La isla Mauricio fue un viaje de reconocimiento. Mi encuentro con la señora Autard de Bragard, una bella criolla, elegante, distante y soberana, fue sobre todo el eco lejano de aquellas Venus parisinas, que ya habían atraído mi atención. En aquel mundo ideal, aquella mujer significó que mis gustos no eran tan pecaminosos: aquella mujer, casada y casta, fue objeto de una admiración silenciosa durante el tiempo que duró mi estancia. Así, el viaje a la isla Mauricio no fue una búsqueda, sino la ocasión de poder identificar unas necesidades íntimas que pronto Jeanne Duval iba a satisfacer. Ella me devolvería en París los ojos negros de mirada infinita, los cabellos negros olorosos, el comportamiento felino y el toque de sadomasoquismo que sazonaría mi vida cotidiana.

Las Flores del Mal, un poemario que no ha sido escrito para mis mujeres, mis hijas o mis hermanas, las hijas o las hermanas de mi vecino. No hay que confundir las buenas acciones con el lenguaje bello. Sé que el amante apasionado del bello estilo se expone al odio de las multitudes; pero ningún respeto humano, ningún falso pudor, ninguna coalición, ningún sufragio universal podrán obligarme a hablar la jerga incomprensible de este siglo, ni a confundir la tinta con la virtud.

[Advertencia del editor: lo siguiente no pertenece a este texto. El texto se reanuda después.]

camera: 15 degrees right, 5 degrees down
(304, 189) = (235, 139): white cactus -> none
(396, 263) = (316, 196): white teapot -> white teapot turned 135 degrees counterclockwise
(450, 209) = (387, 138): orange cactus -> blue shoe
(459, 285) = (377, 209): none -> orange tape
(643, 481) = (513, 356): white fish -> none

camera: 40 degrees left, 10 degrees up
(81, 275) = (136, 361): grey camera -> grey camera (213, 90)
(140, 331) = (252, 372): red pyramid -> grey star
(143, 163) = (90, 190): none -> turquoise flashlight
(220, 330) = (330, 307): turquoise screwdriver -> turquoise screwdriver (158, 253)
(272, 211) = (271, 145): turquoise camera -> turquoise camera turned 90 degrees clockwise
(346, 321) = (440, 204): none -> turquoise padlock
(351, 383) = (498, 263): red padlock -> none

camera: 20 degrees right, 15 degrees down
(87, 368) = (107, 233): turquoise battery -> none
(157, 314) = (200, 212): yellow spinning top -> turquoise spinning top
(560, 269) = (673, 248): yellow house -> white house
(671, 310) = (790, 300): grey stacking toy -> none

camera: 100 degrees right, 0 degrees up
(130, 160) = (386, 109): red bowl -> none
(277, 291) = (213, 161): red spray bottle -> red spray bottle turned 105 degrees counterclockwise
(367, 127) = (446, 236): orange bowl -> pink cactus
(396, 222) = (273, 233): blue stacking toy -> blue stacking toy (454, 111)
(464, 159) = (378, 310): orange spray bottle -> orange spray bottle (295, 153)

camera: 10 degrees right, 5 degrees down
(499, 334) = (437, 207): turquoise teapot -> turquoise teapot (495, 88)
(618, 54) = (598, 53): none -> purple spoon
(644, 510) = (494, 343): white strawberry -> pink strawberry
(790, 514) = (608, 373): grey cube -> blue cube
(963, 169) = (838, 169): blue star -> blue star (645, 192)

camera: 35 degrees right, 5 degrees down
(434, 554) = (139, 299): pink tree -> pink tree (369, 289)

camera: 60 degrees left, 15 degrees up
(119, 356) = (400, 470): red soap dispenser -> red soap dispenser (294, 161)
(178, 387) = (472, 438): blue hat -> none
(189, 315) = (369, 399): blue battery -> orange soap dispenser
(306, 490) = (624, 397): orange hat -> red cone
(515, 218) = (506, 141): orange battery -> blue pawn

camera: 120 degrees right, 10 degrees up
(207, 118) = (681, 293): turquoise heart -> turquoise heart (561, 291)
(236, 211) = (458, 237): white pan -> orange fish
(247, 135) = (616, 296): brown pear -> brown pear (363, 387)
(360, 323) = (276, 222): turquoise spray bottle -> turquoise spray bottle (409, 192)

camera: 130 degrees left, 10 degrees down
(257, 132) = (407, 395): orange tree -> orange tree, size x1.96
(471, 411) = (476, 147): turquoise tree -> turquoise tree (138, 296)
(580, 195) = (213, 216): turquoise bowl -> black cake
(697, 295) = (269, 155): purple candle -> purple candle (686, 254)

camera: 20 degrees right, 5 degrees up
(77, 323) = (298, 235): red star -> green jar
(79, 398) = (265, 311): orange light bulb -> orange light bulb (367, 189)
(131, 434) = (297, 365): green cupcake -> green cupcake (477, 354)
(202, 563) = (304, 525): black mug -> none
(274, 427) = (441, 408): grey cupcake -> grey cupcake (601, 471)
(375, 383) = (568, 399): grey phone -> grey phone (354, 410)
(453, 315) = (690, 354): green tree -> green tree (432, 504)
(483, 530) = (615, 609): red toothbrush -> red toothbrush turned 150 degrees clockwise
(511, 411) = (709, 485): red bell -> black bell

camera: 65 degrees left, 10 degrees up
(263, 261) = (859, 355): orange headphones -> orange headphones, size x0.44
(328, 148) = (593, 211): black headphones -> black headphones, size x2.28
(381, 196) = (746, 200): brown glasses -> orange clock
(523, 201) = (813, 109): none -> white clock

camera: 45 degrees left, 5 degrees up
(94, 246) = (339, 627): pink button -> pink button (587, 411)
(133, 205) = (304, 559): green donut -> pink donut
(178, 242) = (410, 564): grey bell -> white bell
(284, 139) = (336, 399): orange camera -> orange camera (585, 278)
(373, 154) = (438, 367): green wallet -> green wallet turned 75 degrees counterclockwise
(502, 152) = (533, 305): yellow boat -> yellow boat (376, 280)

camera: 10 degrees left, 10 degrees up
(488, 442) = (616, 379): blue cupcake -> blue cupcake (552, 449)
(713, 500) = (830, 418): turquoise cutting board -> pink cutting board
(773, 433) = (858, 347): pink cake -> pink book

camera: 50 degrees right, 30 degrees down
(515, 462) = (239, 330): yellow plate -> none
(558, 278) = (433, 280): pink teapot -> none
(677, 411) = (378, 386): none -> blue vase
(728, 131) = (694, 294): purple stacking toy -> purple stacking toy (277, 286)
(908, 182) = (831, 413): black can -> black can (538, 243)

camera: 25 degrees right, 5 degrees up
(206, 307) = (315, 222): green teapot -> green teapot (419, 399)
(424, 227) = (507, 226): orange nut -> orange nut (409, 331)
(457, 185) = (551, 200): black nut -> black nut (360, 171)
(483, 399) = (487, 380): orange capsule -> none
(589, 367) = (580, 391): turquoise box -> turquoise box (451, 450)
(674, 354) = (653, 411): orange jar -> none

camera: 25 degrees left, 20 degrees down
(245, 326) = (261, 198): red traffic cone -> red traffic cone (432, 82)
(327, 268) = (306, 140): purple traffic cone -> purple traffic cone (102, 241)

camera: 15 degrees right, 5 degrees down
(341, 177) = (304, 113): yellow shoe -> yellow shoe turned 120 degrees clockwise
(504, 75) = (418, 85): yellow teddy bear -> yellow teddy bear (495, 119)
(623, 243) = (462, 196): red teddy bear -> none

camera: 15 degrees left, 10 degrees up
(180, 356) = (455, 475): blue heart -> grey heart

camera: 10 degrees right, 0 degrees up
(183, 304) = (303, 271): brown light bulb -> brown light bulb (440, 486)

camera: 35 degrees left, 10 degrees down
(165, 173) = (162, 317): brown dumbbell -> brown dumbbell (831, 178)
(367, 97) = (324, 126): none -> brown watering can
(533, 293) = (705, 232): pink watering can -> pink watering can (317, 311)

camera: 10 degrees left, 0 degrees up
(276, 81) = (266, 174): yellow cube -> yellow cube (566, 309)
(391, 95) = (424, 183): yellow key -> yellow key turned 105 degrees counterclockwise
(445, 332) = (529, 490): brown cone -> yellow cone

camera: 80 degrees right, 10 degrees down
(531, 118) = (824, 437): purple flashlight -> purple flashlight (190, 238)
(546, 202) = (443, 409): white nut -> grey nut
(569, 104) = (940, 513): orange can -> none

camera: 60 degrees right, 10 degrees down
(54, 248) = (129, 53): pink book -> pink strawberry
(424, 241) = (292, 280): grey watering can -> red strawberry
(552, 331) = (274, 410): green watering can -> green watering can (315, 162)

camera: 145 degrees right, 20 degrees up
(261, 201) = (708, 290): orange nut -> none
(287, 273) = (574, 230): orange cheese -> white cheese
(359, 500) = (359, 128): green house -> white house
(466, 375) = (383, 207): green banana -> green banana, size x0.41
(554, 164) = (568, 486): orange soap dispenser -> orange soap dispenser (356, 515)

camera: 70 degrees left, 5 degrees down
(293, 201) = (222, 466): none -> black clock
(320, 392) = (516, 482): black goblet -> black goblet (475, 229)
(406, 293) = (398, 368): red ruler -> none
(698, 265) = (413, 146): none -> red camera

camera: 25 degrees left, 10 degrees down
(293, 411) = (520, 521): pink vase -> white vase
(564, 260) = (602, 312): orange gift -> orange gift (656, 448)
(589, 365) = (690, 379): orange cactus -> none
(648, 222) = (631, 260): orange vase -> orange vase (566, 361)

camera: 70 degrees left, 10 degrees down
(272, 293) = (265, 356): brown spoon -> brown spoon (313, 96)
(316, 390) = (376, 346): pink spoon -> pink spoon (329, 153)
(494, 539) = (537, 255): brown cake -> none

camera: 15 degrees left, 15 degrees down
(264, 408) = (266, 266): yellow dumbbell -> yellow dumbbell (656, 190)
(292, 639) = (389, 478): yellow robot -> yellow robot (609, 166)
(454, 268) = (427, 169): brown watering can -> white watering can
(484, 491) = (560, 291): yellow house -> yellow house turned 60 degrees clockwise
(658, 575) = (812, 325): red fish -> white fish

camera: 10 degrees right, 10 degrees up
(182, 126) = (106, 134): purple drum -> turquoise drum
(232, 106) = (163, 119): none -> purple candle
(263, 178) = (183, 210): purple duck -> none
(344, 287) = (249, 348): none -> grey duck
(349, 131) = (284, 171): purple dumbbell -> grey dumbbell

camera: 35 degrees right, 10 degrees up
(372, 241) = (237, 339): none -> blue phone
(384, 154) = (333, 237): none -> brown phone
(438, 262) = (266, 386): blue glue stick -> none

Ilustres poetas, hace tiempo que se repartieron las provincias más florecientes del terreno poético. Me ha complacido, y tanto más cuanto la tarea presentaba crecientes dificultades, extraer la belleza del mal. Este poemario, esencialmente inútil y absolutamente inocente, no tiene otro fin que divertirme y estimular mi gusto apasionado por la dificultad. Algunos han apuntado que estas poesías podrían dañar; no he sentido alegría por ello. Otros, almas buenas, que podrían hacer bien; no me he afligido. El temor de unos y la esperanza de otros me resultan extraños.

Llevé Las Flores del Mal a un editor que gozaba de mala fama porque publicaba libros atrevidos. Era amigo mío desde hacía años. Otros editores lo rechazaron con horror, fue perseguido y mutilado en 1857. 

Después de la publicación y censura de mis flores del mal, mucha gente se volcó, con una cándida curiosidad, alrededor del autor de Las flores del mal. El autor de las flores en cuestión no podía ser sino alguien de una excentricidad monstruosa. Todos esos canallas me han tomado por un monstruo, y cuando vieron que yo era frío, moderado, educado y tenía horror de los librepensadores y de toda la estupidez moderna, decretaron (supongo) que yo no era el autor de mi libro... ¡Qué confusión cómica entre el autor y el tema! Ese maldito libro (del que estoy muy orgulloso) es pues muy oscuro, ¡bien ininteligible! Llevaré por mucho tiempo la pena de haber osado pintar el mal con algún talento.